§ **Problem requirements**: Exactly those lines running from the one containing "ring tip: (344, 268)" to the end of the material are to be printed, and no others.

----

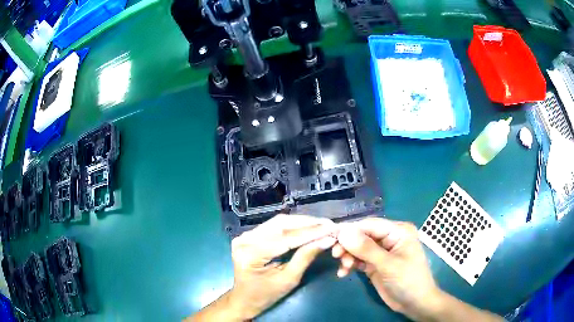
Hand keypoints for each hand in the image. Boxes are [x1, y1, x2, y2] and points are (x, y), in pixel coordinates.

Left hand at [226, 215, 336, 319]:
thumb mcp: (288, 280)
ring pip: (278, 222)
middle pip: (281, 224)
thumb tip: (327, 239)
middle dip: (308, 223)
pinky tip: (306, 226)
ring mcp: (245, 235)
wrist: (244, 300)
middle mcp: (245, 240)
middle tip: (329, 224)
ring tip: (322, 224)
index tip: (332, 228)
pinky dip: (292, 225)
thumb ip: (305, 257)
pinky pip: (273, 226)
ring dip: (301, 222)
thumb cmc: (265, 296)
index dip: (311, 232)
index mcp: (251, 254)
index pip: (286, 238)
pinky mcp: (248, 235)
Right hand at [332, 218, 441, 320]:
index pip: (370, 225)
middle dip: (348, 245)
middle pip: (362, 235)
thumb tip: (343, 232)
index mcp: (398, 231)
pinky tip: (344, 273)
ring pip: (358, 248)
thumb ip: (366, 249)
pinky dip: (350, 265)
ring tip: (344, 268)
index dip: (350, 229)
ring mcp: (382, 251)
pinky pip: (359, 259)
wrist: (415, 303)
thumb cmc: (408, 280)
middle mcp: (389, 238)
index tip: (331, 237)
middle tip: (335, 255)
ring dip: (348, 256)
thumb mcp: (388, 265)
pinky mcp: (376, 264)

----

§ **Worked solution**:
ring tip: (344, 268)
index dip: (350, 229)
ring mcp: (382, 251)
pinky pip: (359, 259)
wrist: (415, 303)
thumb cmc: (408, 280)
middle mcp: (389, 238)
index tip: (331, 237)
middle tip: (335, 255)
ring dip: (348, 256)
thumb mcp: (388, 265)
pinky mcp: (376, 264)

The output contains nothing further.